Is a Judicial Clerkship in Your Future?
By John A. Fischer
As a litigator who has had the privilege of working as a judicial clerk for a state court of appeals, I highly recommend clerkships. Before making such a career switch, however, you should consider both the advantages and drawbacks when deciding if a clerkship is right for you.
A judicial clerkship provides many advantages, including opportunities to:
- Get a peek at “life on the inside.” A judicial clerk can see firsthand how a judge approaches a case, considers briefs of the parties, researches issues, and drafts opinions. A clerkship provides a view into the life of a lawsuit from the court’s perspective. Such inside knowledge is a valuable asset that builds any résumé.
- Improve your legal skills. A judicial clerkship lets you see what arguments and writing styles work and why and what judges like and dislike. Getting a fresh perspective on legal research and writing is a benefit to any attorney at any stage of legal practice.
- See the good, the bad, and the ugly. Judicial clerks watch real-world lawyers in action and see some great litigators, some fair ones, and some who are unprepared. This provides a great chance to learn what works in a court, including before a jury, and what does not.
Of course, clerkships are not for everyone. Before seeking such a position with a court, consider some of the drawbacks.
- Low pay. Neither state nor federal clerkships are the highest-paying jobs. Federal clerkships usually pay better than state clerkships. Yet there are benefits to consider, such as health insurance and retirement plans. Always consider your financial situation before committing.
- Not always permanent. Some judicial clerkships are career positions, while others are one- to four-year terms. Before applying for clerkships, decide whether you wish to make the transition to the courthouse permanent or whether you plan to rejoin the private sector after the clerkship. At the end of a term position, you will have to find other employment. This may not be feasible for some; but for others, a term judicial clerkship can provide some professional “breathing room” as you prepare for your next venture in life and the legal profession.

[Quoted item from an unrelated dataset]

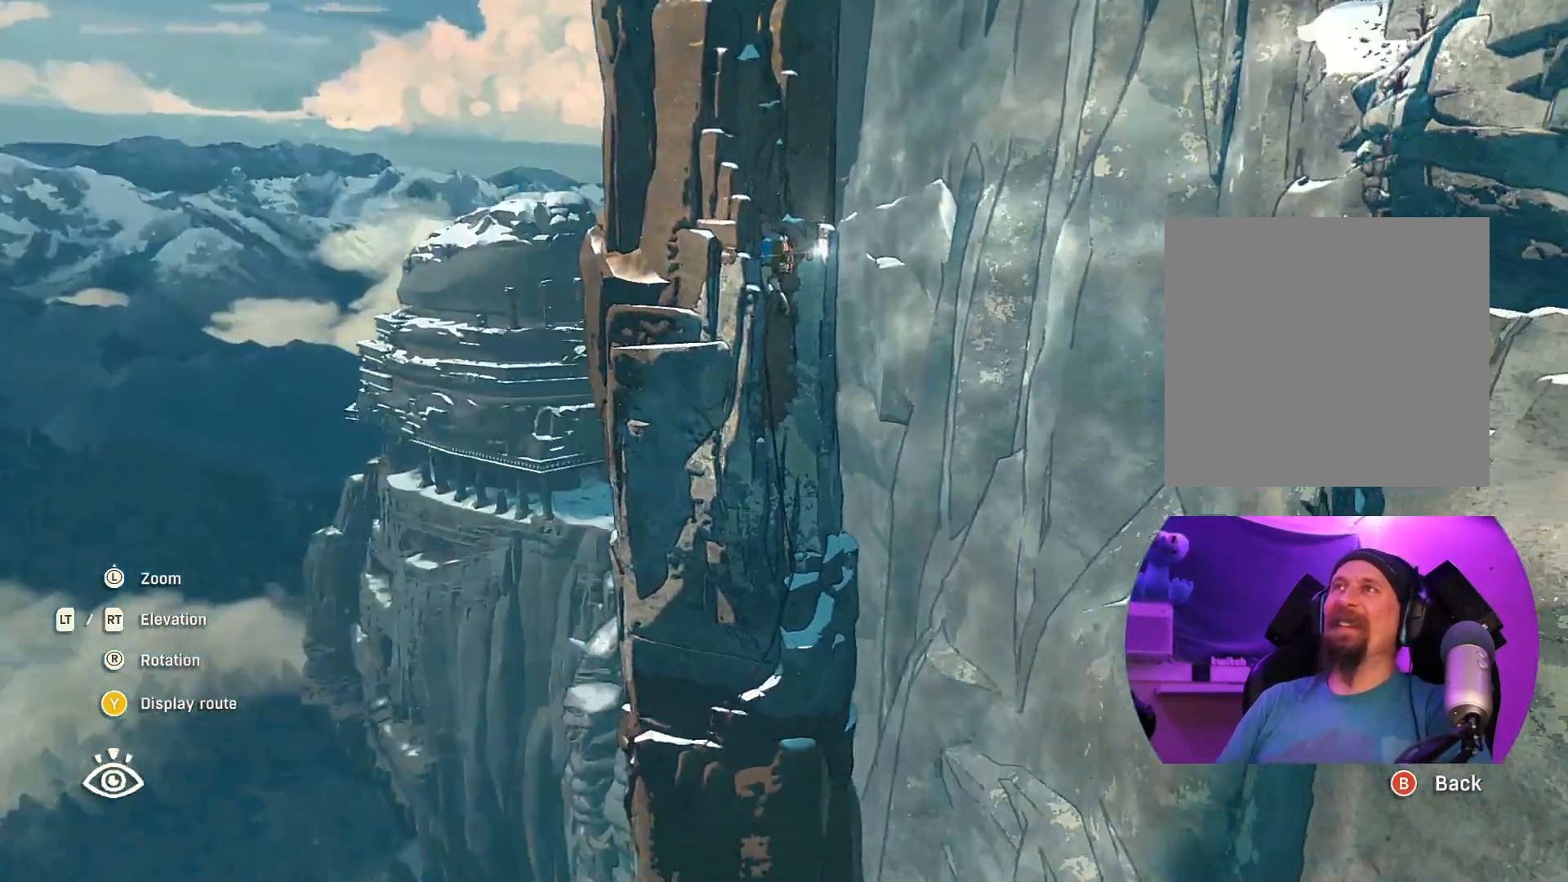
{"buttons": [], "left_stick": "center", "right_stick": "center", "events": [[133, "right_stick", "center"]]}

- Not every attorney wants to litigate. Consider clerking if you have a love of litigation but not necessarily the pace of private practice. If you are more comfortable with transactional work (e.g., negotiating contracts or assisting with corporate mergers), then you may not be interested in seeing how litigators live their lives.
- Can be difficult to find. The ease with which one obtains a clerkship varies by applicant. Most judges seek clerks with outstanding academic credentials, including law review or moot court experience. However, a licensed attorney with some practical experience can be a valuable asset to a judge. If you have been in practice for two or more years, your law school record will be of less importance. Some of the most attractive applicants are flexible, open to all positions (like state trial courts), and willing to travel (especially out of state).
Although the typical judicial clerkship begins just after law school, you are never too old for a clerkship. Many judges appreciate the experience that a seasoned attorney brings to the job. In fact, a private-practice attorney may have enough savings to be able to accept a lower-paying position and likely will appreciate a slower-paced legal career with a more reliable schedule. Clerkships typically entail regular hours and little to no work on weekends. As a result, clerkships are often ideal for working parents with young children, individuals caring for aging or sick parents, or someone seeking that ever-elusive work-life balance.
A clerkship can enhance the skill set of any attorney. Consider taking the step into this rewarding and valuable experience.